While you may not have had to advocate for yourself in a dispute with a landlord at a virtual tribunal, I know that many of you have expressed frustrations with other virtual meeting formats. Whether it be for a development consultation or Committee of Adjustment hearing, it can be hard to participate and have your voice heard in a virtual setting. We’re all making do given the current circumstances, but some matters are too important to make virtual meetings the default once we’re through this pandemic.

Part of the growth in homelessness in Toronto stems from evictions that have increased, lawful or not, throughout Ontario since the pandemic began. When the current moratorium on eviction tribunals is lifted, tens of thousands more tenants will face eviction. Providing fair, in-person eviction tribunals will be necessary to mediate recovery plans between tenants and landlords and prevent more people from experiencing homelessness.

There are a number of organizations supporting tenants who are at risk of eviction, including Willowdale Legal here in Don Valley North and the Federation of Metro Tenants’ Associations (FMTA). Legal aid clinics like Willowdale Legal saw a concerning Provincial funding cut just prior to the pandemic. They will need these funds restored to continue to be great advocates and mediators in these challenging times.


As I mentioned above, I’ve heard from many of you who have been specifically frustrated with the Committee of Adjustment (CoA) during the pandemic. In response to these concerns, Council and I directed City staff to conduct an independent review of this process. Staff will investigate your concerns, revise current processes, and consider alternatives for things like minor variances that will make the CoA process more accessible and fair for all residents.

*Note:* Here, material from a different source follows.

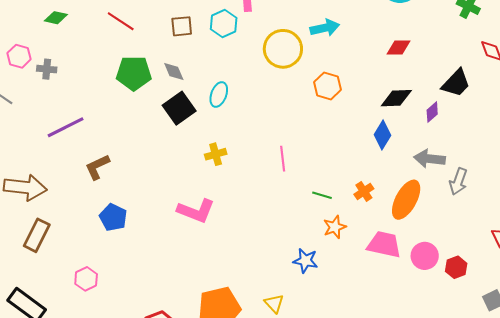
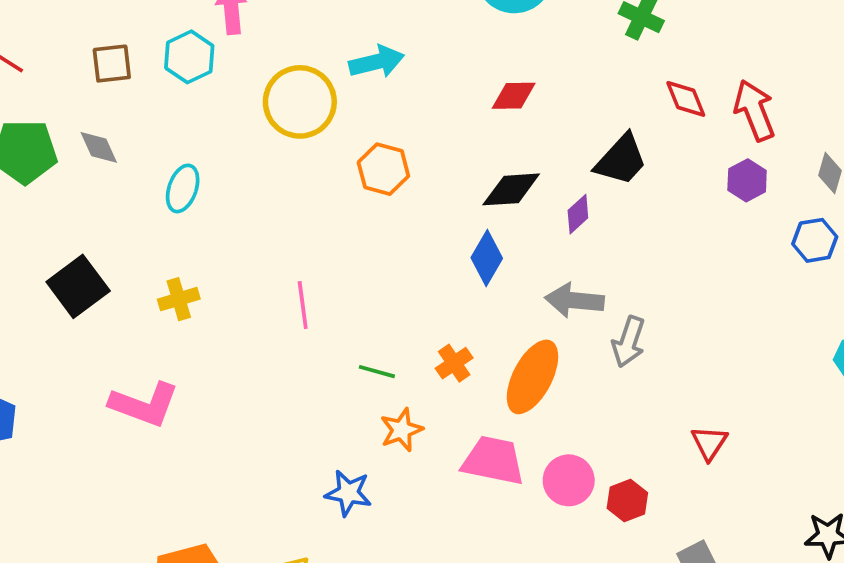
black square: (179, 108) -> (78, 286), moved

Beyond this month’s Council meeting, Toronto’s Housing Secretariat continues to utilize any and all partnerships that come our way to produce more affordable housing. There are a few more initiatives worth noting.

Two modular housing projects have been completed in Toronto, and two more are preparing for construction. Once approved, these buildings are ready for occupancy after just six months. 226 new supportive units have been built to date, and Mayor Tory hopes to raise this number to 1000 units before the end of this term.

The Mayor has also lead Council in directing City staff and partner agencies to help move shelter clients into stable housing. Mayor Tory has urged that as soon as a shelter client is ready to take on their own subsidized apartment or TCHC social housing unit, our City staff are there to help them do so. In the last 14 months, 6000 Torontonians who were experiencing homelessness have found permanent homes.

This pandemic has only added to the housing challenges we’ve long been facing here in Toronto. That’s why it’s crucial that my fellow Councillors and I keep working towards a variety of affordable housing solutions as quickly as we can. While there’s still a ways to go to support our residents, we’re making some real progress towards housing stability and affordability in our City.